(Records drawn from a dataset)
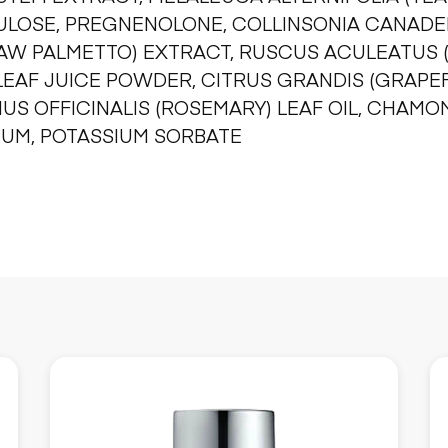
LOSE, PREGNENOLONE, COLLINSONIA CANADEN
SAW PALMETTO) EXTRACT, RUSCUS ACULEATUS 
EAF JUICE POWDER, CITRUS GRANDIS (GRAPEFR
US OFFICINALIS (ROSEMARY) LEAF OIL, CHAMOM
UM, POTASSIUM SORBATE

Task directions. Print, exactly and only, the lines running from the one with "SAW PALMETTO) EXTRACT, RUSCUS ACULEATUS" to the end of the data above.

Completed exercise.
SAW PALMETTO) EXTRACT, RUSCUS ACULEATUS 
EAF JUICE POWDER, CITRUS GRANDIS (GRAPEFR
US OFFICINALIS (ROSEMARY) LEAF OIL, CHAMOM
UM, POTASSIUM SORBATE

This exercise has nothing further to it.